(Data for analysis)
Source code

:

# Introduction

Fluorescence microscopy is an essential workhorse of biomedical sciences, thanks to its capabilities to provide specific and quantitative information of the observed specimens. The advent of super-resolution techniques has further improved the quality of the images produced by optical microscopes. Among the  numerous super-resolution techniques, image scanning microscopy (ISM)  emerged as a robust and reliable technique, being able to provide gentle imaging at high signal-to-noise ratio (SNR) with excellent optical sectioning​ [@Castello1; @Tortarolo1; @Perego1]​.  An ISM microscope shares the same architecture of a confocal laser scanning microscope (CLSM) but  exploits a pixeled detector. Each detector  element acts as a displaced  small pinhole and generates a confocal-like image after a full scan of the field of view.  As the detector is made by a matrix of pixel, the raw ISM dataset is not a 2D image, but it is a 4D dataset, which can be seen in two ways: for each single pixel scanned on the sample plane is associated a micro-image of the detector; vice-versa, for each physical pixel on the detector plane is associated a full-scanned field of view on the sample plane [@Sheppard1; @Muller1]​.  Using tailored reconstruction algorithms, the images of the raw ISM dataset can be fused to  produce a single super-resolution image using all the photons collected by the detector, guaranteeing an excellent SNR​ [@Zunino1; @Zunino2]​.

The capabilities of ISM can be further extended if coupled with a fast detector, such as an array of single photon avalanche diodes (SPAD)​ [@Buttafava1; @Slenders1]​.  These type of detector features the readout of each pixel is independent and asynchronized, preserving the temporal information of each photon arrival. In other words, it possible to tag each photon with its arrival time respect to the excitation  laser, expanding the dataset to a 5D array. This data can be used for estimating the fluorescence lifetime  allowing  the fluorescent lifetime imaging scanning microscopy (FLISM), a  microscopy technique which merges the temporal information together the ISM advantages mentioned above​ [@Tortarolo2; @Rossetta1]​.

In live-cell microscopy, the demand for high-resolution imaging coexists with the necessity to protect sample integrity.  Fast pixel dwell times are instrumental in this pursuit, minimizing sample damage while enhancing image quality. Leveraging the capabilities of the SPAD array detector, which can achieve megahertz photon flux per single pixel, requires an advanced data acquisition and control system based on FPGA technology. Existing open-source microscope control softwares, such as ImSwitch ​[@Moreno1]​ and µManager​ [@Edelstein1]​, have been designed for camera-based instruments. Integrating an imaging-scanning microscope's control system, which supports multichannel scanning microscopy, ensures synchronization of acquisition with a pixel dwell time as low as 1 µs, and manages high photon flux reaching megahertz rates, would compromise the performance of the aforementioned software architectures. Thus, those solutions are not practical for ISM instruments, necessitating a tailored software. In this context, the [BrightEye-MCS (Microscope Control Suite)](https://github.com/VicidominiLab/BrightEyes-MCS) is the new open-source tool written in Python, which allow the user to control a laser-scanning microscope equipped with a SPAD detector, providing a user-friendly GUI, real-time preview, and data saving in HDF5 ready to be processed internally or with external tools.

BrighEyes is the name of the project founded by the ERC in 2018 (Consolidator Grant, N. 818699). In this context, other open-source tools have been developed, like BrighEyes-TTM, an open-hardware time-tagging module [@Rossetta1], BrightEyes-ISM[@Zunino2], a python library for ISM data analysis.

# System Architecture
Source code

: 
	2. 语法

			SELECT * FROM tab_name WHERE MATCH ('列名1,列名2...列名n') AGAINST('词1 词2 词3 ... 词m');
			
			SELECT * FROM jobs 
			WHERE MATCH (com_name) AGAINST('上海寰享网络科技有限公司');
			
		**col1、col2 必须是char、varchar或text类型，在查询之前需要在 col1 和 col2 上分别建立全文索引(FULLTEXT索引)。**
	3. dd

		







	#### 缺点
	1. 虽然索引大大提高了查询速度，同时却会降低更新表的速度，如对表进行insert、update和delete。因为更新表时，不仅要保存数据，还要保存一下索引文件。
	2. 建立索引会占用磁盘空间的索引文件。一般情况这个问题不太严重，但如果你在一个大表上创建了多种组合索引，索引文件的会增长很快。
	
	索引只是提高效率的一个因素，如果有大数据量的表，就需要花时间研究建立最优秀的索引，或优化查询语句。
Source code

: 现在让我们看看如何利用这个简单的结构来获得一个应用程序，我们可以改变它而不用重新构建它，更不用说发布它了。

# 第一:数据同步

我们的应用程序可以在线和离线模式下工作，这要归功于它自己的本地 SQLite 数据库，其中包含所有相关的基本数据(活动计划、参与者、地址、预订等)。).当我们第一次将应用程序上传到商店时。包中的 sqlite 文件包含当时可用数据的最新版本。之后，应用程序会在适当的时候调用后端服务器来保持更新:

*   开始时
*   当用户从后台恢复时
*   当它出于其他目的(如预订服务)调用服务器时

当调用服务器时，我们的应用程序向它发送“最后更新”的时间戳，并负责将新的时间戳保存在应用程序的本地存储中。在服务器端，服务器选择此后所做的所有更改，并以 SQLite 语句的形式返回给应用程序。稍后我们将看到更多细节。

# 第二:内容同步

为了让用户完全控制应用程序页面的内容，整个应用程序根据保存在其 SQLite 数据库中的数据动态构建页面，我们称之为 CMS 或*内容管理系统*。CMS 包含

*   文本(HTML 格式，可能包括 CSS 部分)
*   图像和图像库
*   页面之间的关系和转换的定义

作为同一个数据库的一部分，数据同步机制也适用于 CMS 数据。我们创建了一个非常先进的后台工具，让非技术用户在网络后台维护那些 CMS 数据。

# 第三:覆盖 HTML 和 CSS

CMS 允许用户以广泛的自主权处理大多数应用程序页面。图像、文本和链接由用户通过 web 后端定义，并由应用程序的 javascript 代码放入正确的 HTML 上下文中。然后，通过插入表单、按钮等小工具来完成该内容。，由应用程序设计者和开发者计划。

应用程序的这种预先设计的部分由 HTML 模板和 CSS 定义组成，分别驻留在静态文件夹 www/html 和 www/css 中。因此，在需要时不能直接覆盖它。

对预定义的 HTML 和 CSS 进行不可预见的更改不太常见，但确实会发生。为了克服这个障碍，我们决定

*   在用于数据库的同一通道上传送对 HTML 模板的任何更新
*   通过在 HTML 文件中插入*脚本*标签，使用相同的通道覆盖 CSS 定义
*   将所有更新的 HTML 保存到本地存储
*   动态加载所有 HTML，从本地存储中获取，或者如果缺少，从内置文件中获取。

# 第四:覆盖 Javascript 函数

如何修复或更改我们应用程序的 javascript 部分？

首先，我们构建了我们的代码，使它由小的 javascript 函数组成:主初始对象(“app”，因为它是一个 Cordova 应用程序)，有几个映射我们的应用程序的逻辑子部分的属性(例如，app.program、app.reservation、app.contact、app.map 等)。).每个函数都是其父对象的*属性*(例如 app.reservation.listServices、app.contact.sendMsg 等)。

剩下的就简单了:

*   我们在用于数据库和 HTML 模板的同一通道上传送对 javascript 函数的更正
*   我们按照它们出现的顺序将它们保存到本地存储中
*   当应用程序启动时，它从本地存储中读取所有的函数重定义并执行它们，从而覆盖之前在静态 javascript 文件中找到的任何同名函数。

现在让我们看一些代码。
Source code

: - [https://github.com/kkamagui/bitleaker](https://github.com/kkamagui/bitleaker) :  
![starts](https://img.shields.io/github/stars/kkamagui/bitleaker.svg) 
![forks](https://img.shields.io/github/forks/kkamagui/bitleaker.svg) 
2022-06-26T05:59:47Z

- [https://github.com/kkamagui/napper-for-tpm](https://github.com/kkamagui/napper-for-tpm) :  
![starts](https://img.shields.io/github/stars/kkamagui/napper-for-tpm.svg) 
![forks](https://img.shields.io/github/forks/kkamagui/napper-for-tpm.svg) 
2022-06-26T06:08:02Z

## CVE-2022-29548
(End Data for analysis)
→ Aim of the task: The expected response is the full data, reproduced exactly.

→ Task response:
Source code

:

# Introduction

Fluorescence microscopy is an essential workhorse of biomedical sciences, thanks to its capabilities to provide specific and quantitative information of the observed specimens. The advent of super-resolution techniques has further improved the quality of the images produced by optical microscopes. Among the  numerous super-resolution techniques, image scanning microscopy (ISM)  emerged as a robust and reliable technique, being able to provide gentle imaging at high signal-to-noise ratio (SNR) with excellent optical sectioning​ [@Castello1; @Tortarolo1; @Perego1]​.  An ISM microscope shares the same architecture of a confocal laser scanning microscope (CLSM) but  exploits a pixeled detector. Each detector  element acts as a displaced  small pinhole and generates a confocal-like image after a full scan of the field of view.  As the detector is made by a matrix of pixel, the raw ISM dataset is not a 2D image, but it is a 4D dataset, which can be seen in two ways: for each single pixel scanned on the sample plane is associated a micro-image of the detector; vice-versa, for each physical pixel on the detector plane is associated a full-scanned field of view on the sample plane [@Sheppard1; @Muller1]​.  Using tailored reconstruction algorithms, the images of the raw ISM dataset can be fused to  produce a single super-resolution image using all the photons collected by the detector, guaranteeing an excellent SNR​ [@Zunino1; @Zunino2]​.

The capabilities of ISM can be further extended if coupled with a fast detector, such as an array of single photon avalanche diodes (SPAD)​ [@Buttafava1; @Slenders1]​.  These type of detector features the readout of each pixel is independent and asynchronized, preserving the temporal information of each photon arrival. In other words, it possible to tag each photon with its arrival time respect to the excitation  laser, expanding the dataset to a 5D array. This data can be used for estimating the fluorescence lifetime  allowing  the fluorescent lifetime imaging scanning microscopy (FLISM), a  microscopy technique which merges the temporal information together the ISM advantages mentioned above​ [@Tortarolo2; @Rossetta1]​.

In live-cell microscopy, the demand for high-resolution imaging coexists with the necessity to protect sample integrity.  Fast pixel dwell times are instrumental in this pursuit, minimizing sample damage while enhancing image quality. Leveraging the capabilities of the SPAD array detector, which can achieve megahertz photon flux per single pixel, requires an advanced data acquisition and control system based on FPGA technology. Existing open-source microscope control softwares, such as ImSwitch ​[@Moreno1]​ and µManager​ [@Edelstein1]​, have been designed for camera-based instruments. Integrating an imaging-scanning microscope's control system, which supports multichannel scanning microscopy, ensures synchronization of acquisition with a pixel dwell time as low as 1 µs, and manages high photon flux reaching megahertz rates, would compromise the performance of the aforementioned software architectures. Thus, those solutions are not practical for ISM instruments, necessitating a tailored software. In this context, the [BrightEye-MCS (Microscope Control Suite)](https://github.com/VicidominiLab/BrightEyes-MCS) is the new open-source tool written in Python, which allow the user to control a laser-scanning microscope equipped with a SPAD detector, providing a user-friendly GUI, real-time preview, and data saving in HDF5 ready to be processed internally or with external tools.

BrighEyes is the name of the project founded by the ERC in 2018 (Consolidator Grant, N. 818699). In this context, other open-source tools have been developed, like BrighEyes-TTM, an open-hardware time-tagging module [@Rossetta1], BrightEyes-ISM[@Zunino2], a python library for ISM data analysis.

# System Architecture
Source code

: 
	2. 语法

			SELECT * FROM tab_name WHERE MATCH ('列名1,列名2...列名n') AGAINST('词1 词2 词3 ... 词m');
			
			SELECT * FROM jobs 
			WHERE MATCH (com_name) AGAINST('上海寰享网络科技有限公司');
			
		**col1、col2 必须是char、varchar或text类型，在查询之前需要在 col1 和 col2 上分别建立全文索引(FULLTEXT索引)。**
	3. dd

		







	#### 缺点
	1. 虽然索引大大提高了查询速度，同时却会降低更新表的速度，如对表进行insert、update和delete。因为更新表时，不仅要保存数据，还要保存一下索引文件。
	2. 建立索引会占用磁盘空间的索引文件。一般情况这个问题不太严重，但如果你在一个大表上创建了多种组合索引，索引文件的会增长很快。
	
	索引只是提高效率的一个因素，如果有大数据量的表，就需要花时间研究建立最优秀的索引，或优化查询语句。
Source code

: 现在让我们看看如何利用这个简单的结构来获得一个应用程序，我们可以改变它而不用重新构建它，更不用说发布它了。

# 第一:数据同步

我们的应用程序可以在线和离线模式下工作，这要归功于它自己的本地 SQLite 数据库，其中包含所有相关的基本数据(活动计划、参与者、地址、预订等)。).当我们第一次将应用程序上传到商店时。包中的 sqlite 文件包含当时可用数据的最新版本。之后，应用程序会在适当的时候调用后端服务器来保持更新:

*   开始时
*   当用户从后台恢复时
*   当它出于其他目的(如预订服务)调用服务器时

当调用服务器时，我们的应用程序向它发送“最后更新”的时间戳，并负责将新的时间戳保存在应用程序的本地存储中。在服务器端，服务器选择此后所做的所有更改，并以 SQLite 语句的形式返回给应用程序。稍后我们将看到更多细节。

# 第二:内容同步

为了让用户完全控制应用程序页面的内容，整个应用程序根据保存在其 SQLite 数据库中的数据动态构建页面，我们称之为 CMS 或*内容管理系统*。CMS 包含

*   文本(HTML 格式，可能包括 CSS 部分)
*   图像和图像库
*   页面之间的关系和转换的定义

作为同一个数据库的一部分，数据同步机制也适用于 CMS 数据。我们创建了一个非常先进的后台工具，让非技术用户在网络后台维护那些 CMS 数据。

# 第三:覆盖 HTML 和 CSS

CMS 允许用户以广泛的自主权处理大多数应用程序页面。图像、文本和链接由用户通过 web 后端定义，并由应用程序的 javascript 代码放入正确的 HTML 上下文中。然后，通过插入表单、按钮等小工具来完成该内容。，由应用程序设计者和开发者计划。

应用程序的这种预先设计的部分由 HTML 模板和 CSS 定义组成，分别驻留在静态文件夹 www/html 和 www/css 中。因此，在需要时不能直接覆盖它。

对预定义的 HTML 和 CSS 进行不可预见的更改不太常见，但确实会发生。为了克服这个障碍，我们决定

*   在用于数据库的同一通道上传送对 HTML 模板的任何更新
*   通过在 HTML 文件中插入*脚本*标签，使用相同的通道覆盖 CSS 定义
*   将所有更新的 HTML 保存到本地存储
*   动态加载所有 HTML，从本地存储中获取，或者如果缺少，从内置文件中获取。

# 第四:覆盖 Javascript 函数

如何修复或更改我们应用程序的 javascript 部分？

首先，我们构建了我们的代码，使它由小的 javascript 函数组成:主初始对象(“app”，因为它是一个 Cordova 应用程序)，有几个映射我们的应用程序的逻辑子部分的属性(例如，app.program、app.reservation、app.contact、app.map 等)。).每个函数都是其父对象的*属性*(例如 app.reservation.listServices、app.contact.sendMsg 等)。

剩下的就简单了:

*   我们在用于数据库和 HTML 模板的同一通道上传送对 javascript 函数的更正
*   我们按照它们出现的顺序将它们保存到本地存储中
*   当应用程序启动时，它从本地存储中读取所有的函数重定义并执行它们，从而覆盖之前在静态 javascript 文件中找到的任何同名函数。

现在让我们看一些代码。
Source code

: - [https://github.com/kkamagui/bitleaker](https://github.com/kkamagui/bitleaker) :  
![starts](https://img.shields.io/github/stars/kkamagui/bitleaker.svg) 
![forks](https://img.shields.io/github/forks/kkamagui/bitleaker.svg) 
2022-06-26T05:59:47Z

- [https://github.com/kkamagui/napper-for-tpm](https://github.com/kkamagui/napper-for-tpm) :  
![starts](https://img.shields.io/github/stars/kkamagui/napper-for-tpm.svg) 
![forks](https://img.shields.io/github/forks/kkamagui/napper-for-tpm.svg) 
2022-06-26T06:08:02Z

## CVE-2022-29548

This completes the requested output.